Театр времен Никиты Михалкова "Утомленные солнцем-2"

Великий фильм о великой войне был снят великим режиссером на великие деньги и с участием великих актеров. Ирония в таком великом деле вполне уместна, тем более автор этого произведения давно это жизненно важное чувство для любого художника утратил. Сквозь дорогие видеоткрытки, снятые великолепным оператором и в сопровождении великолепной музыки, как улыбка чеширского кота проступало огромное нечеловеческое эго Никиты Михалкова.

Уважая огромный труд огромного числа людей, среди которых большую часть составляют профессионалы высочайшего класса, я вынуждена признать: великий фильм оказался величайшим обманом в истории отечественного кинематографа. В фильме много театра, в самом дурном смысле этого слова. Это выражается в обилии примитивных пропагандистских приемов, агитирующих то за родину, то за православие, в намеренных агрессивных искажениях исторической правды, в лишенных всякой логики вымученных сюжетных ходах, в приблизительности отношений и характеров. Все это повлекло за собой лобовую и грубую манеру актерской игры. Отсутствие внятной сюжетной линии компенсируется яркими спецэффектами, невыносимым натурализмом, граничащим со смакованием и общей эмоциональной истеричностью. Эпизоды, мало чем связанные друг с другом, выплывают ниоткуда и выходят в никуда. Ни один характер не развивается, существуя лишь на уровне заявленной сцены – поэтому играть актерам нечего, ни у одного персонажа нет ни судьбы, ни биографии. А значит – каждый предоставлен сам себе и выдает на гора все, чему научился за годы существования в профессии.

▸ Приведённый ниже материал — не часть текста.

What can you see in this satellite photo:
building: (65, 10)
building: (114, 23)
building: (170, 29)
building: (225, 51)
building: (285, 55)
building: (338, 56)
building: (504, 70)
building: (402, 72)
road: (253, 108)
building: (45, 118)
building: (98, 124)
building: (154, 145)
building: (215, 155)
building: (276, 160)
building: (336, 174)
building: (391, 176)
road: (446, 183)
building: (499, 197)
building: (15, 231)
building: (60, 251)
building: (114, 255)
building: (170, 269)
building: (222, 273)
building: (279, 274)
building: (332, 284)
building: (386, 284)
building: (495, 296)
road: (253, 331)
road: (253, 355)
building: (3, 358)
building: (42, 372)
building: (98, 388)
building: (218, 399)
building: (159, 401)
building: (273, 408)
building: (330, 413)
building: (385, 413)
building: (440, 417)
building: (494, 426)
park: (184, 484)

Когда артисты клянутся в любви к режиссеру – их можно понять. Михалков не просто выбирает артиста на роль – он записывает его в единомышленники, посвящает его в свое братство, окружая его заботой, любовью, восхищением. При такой харизме заручиться преданностью – плевое дело. Но если в фильме «12» артист Михалков выбрал себе роль экранного лидера и на фоне беснующихся, нещадно переигрывающих партнеров смотрелся эталоном психологизма и единственным носителем художественной правды, то в «Утомленных солнцем два» его Котов столь же схематичен и суетлив, как и прочие персонажи из его окружения. Олег Меньшиков и Евгений Миронов – пожалуй, единственные из михалковской труппы актеры, отказавшиеся от навязанной режиссером манеры большого стиля и оставшиеся живыми людьми. В фильме вообще мало живого, подлинного, несмотря на обилие натуралистичных сцен смерти, насилия и жесткости. Нет настоящих человеческих страданий – а есть порой искусная, а чаще грубая имитация, балансирующая на грани дурновкусия. Совместные молитвы в окопах, крещение Нади, принятое от безногого священника на рогатой мине в открытом море, цыгане с гитарами, звонкой песней выторговывающие у немцев свою лошадь, навязчиво интернациональный состав кремлевских курсантов, бабочка, преследующая нквдэшника Арсентьева, рояли в кустах, на которых то и дело бренчат герои, описавшийся от страха пионервожатый, оголяющий свой зад немецкий пилот – перечислять эти приемы можно бесконечно, недостатка в метафорах нет, и каждая из них преподносится зрителю как режиссерское откровение.

Но люди кино видели и до Михалкова – поэтому они с легкостью узнают пригодившиеся автору цитаты – из «Титаника», из « Рядового Райана», из «Проверок на дорогах», из того же «Сибирского цирюльника». Мысли и смыслы, которые закладывал Никита Сергеевич в свой шедевр, были в достаточном количестве изложены им в предшествующих премьере интервью. Ужас в том, что в перенесенные на кран мысли эти превратились из масштабных и глубоких в короткие и примитивные. А попытка вывести военную тему на иной космический (или религиозный) уровень ограничилась буквальным ауканием божьими знаками из разных углов экрана: то божественное свечение, то слепящий глаза крестик, то горящая икона, то взорванный купол деревенской церкви. Невозможен разговор о душе без участия человека – и об этом хорошо знали учителя Никиты Михалкова: Достоевский и Толстой. Заменить человека человеческим типом можно в газетном фельетоне или в комиксе. Но комикс о великой войне - это уже оксюморон.